Friday, February 29, 2008

We are the world's biggest jailer

By Libby Spencer

It's beyond me how anyone can still call America the "land of the free" when the latest figures reveal 1 in 100 Americans are in jail. Our president hypocritically lectures oppressive regimes about human rights when in fact the population at greatest risk of incarceration is right here in the USA.

So is this because we have a more violent society? As dday explains, well -- no.

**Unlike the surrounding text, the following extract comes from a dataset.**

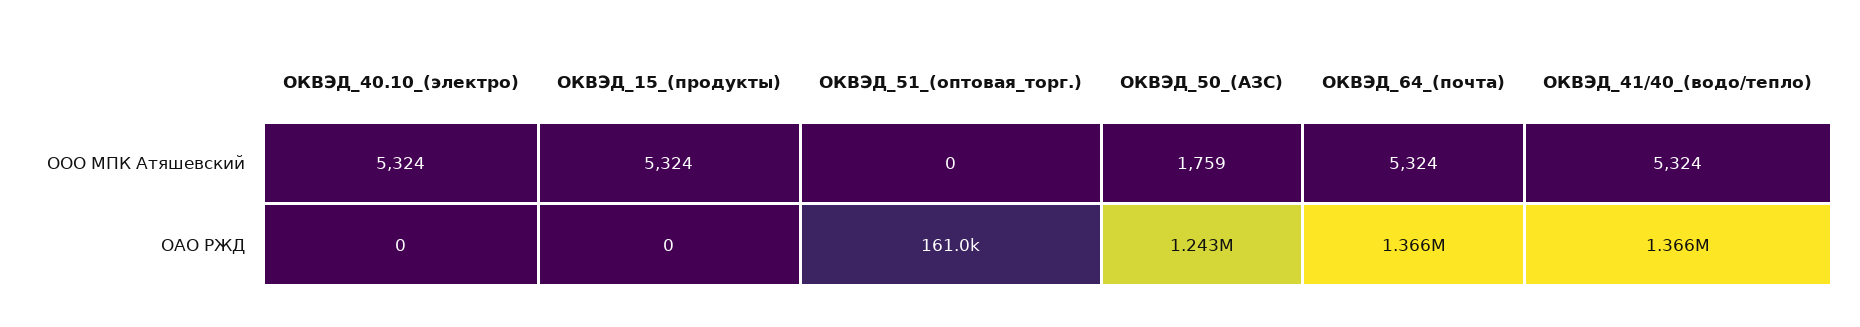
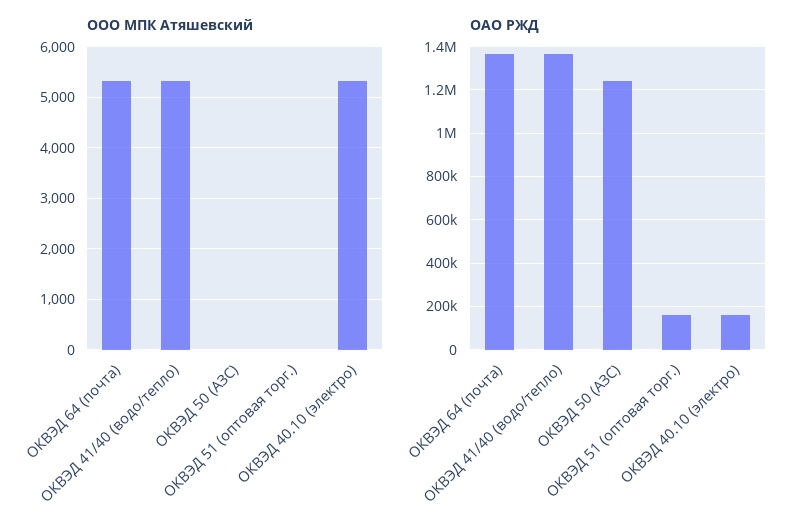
ООО МПК Атяшевский, ОКВЭД_15_(продукты): 5324 -> none
ООО МПК Атяшевский, ОКВЭД_50_(АЗС): 1759 -> 0
ОАО РЖД, ОКВЭД_40.10_(электро): 0 -> 150000
ОАО РЖД, ОКВЭД_15_(продукты): 0 -> none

...[L]awmakers are learning that current prison growth is not driven primarily by a parallel increase in crime, or a corresponding surge in the population at large. Rather, it flows principally from a wave of policy choices that are sending more lawbreakers to prison and, through popular "three-strikes" measures and other sentencing enhancements, keeping them there longer. Overlaying that picture in some states has been the habitual use of prison stays to punish those who break rules governing their probation or parole.

The rules violations that send these people back to jail for impossibly long jail terms can be for something as small as missing a meeting with their PO or perhaps some petty crime like stealing a slice of pizza. Meanwhile, this "dumb on crime" approach leads to overcrowding so severe that truly violent offenders are released to reoffend again, which they often do. But the costs don't stop there.

And when sentencing laws eventually produce an overwhelming fiscal burden on the state (the cost of housing prisoners has jumped from $10 billion in 1987 to $44 billion last year), there aren't many choices: cut education or health care or social services to compensate, or contract the job out to private for-profit industry to reduce the expense. Of course, then those industries become reliant on "new customers" for their bottom line, and legislators are again pressured into increasing sentences, and the death spiral continues. There is a direct line between the campaign donations of the private prison industry and the states with the strictest sentencing laws.

This harebrained policy is driven largely by the new prison-industrial complex that contributes heavily to politicians and is supported by small communities whose economic security depends on housing the prisons.

What's missing in the reactions to this story is the nexus between the war on marijuana and prison overcrowding. The root of the problem and the solution both lie there. Non-violent marijuana offenders make up a large percentage of the population. The communities who benefit from prison expansion are largely those who formerly thrived on agricultural enterprises. The obvious fix would be to legalize marijuana and industrial hemp.

These communites could then make a living on raising farm crops again instead of on caging their fellow Americans. Furthermore, the industry would be contributing revenue to the tax base, rather than sucking tax dollars out of the municipal coffers simply to punish our citizens for non-violent, non-infringing lifestyle choices.